_Available data_

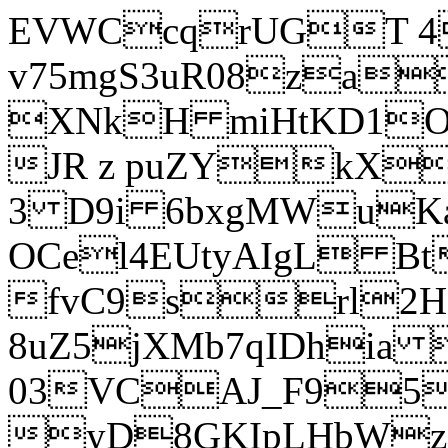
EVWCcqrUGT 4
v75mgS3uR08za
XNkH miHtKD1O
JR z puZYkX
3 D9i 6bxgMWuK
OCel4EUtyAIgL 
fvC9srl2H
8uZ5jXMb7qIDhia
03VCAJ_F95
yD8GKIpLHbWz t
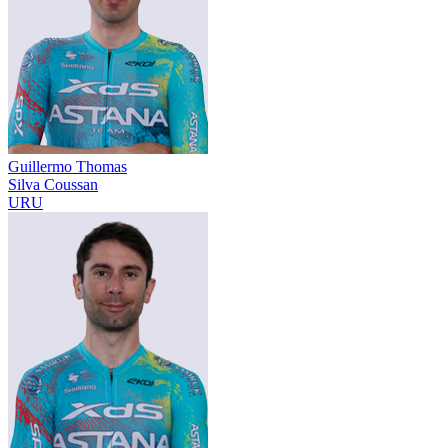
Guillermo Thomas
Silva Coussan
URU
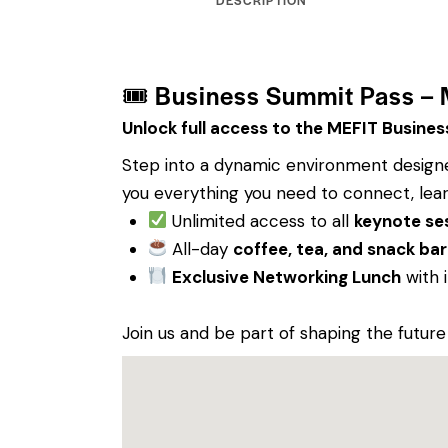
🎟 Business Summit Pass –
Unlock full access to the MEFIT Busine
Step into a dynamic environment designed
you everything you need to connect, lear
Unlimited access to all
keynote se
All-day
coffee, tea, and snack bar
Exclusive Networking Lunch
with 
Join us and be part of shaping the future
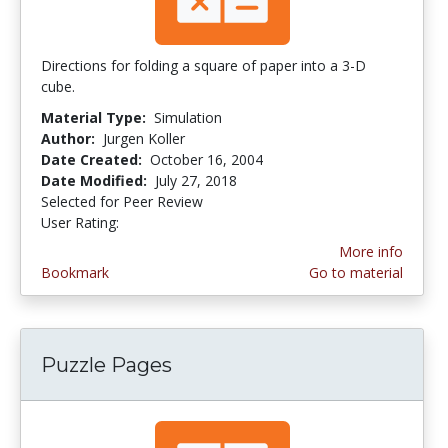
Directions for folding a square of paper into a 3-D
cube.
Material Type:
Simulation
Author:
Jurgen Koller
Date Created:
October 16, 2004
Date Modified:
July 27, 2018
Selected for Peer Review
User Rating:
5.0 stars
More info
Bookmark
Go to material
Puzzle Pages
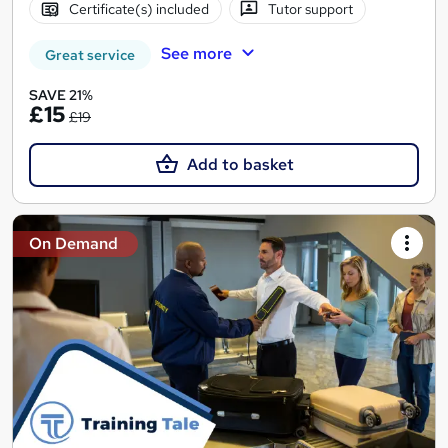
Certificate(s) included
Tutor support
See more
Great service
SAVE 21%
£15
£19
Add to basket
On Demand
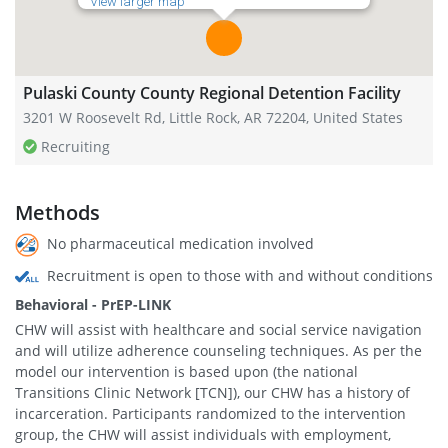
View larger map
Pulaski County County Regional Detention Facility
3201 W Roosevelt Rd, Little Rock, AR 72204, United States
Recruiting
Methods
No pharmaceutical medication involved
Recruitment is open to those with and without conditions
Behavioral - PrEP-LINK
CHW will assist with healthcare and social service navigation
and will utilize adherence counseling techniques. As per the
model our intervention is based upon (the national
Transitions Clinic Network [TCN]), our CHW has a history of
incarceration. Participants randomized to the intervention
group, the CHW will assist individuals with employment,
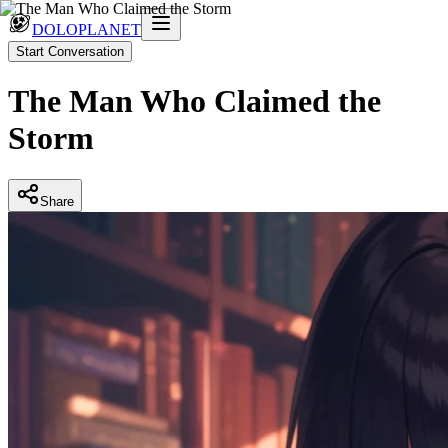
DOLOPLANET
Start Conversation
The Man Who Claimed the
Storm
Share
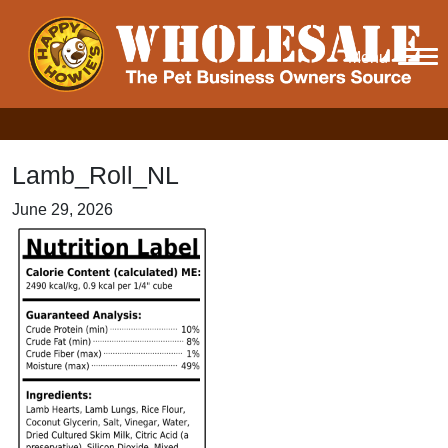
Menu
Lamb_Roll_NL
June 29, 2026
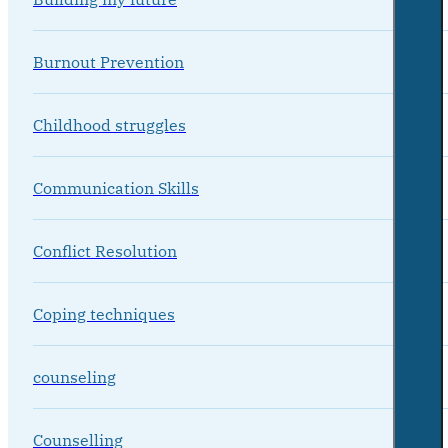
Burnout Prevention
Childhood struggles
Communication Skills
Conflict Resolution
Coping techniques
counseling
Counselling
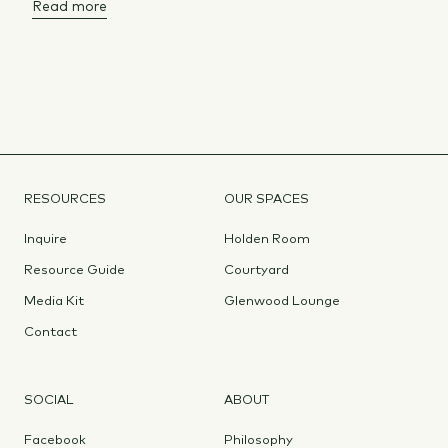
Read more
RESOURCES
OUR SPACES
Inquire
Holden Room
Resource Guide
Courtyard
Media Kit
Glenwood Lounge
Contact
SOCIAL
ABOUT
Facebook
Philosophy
* * *
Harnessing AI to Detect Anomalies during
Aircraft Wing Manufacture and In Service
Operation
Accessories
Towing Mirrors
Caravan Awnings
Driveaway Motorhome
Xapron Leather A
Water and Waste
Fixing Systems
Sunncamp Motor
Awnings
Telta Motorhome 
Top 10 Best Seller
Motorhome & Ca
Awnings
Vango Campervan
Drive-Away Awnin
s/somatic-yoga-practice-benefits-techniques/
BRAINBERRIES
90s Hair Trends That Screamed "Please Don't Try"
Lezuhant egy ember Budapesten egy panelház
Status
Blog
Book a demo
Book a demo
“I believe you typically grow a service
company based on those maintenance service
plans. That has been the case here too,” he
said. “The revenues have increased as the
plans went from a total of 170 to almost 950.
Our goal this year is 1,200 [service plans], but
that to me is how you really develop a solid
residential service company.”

_Task statement_
Retype everything in the records from the line containing "View larger map" down to the line containing "June 29, 2026", both included, and leave the pictures out.

_Response for this exercise_
View larger map
Pulaski County County Regional Detention Facility
3201 W Roosevelt Rd, Little Rock, AR 72204, United States
Recruiting
Methods
No pharmaceutical medication involved
Recruitment is open to those with and without conditions
Behavioral - PrEP-LINK
CHW will assist with healthcare and social service navigation
and will utilize adherence counseling techniques. As per the
model our intervention is based upon (the national
Transitions Clinic Network [TCN]), our CHW has a history of
incarceration. Participants randomized to the intervention
group, the CHW will assist individuals with employment,
DOLOPLANET
Start Conversation
The Man Who Claimed the
Storm
Share
Menu
Lamb_Roll_NL
June 29, 2026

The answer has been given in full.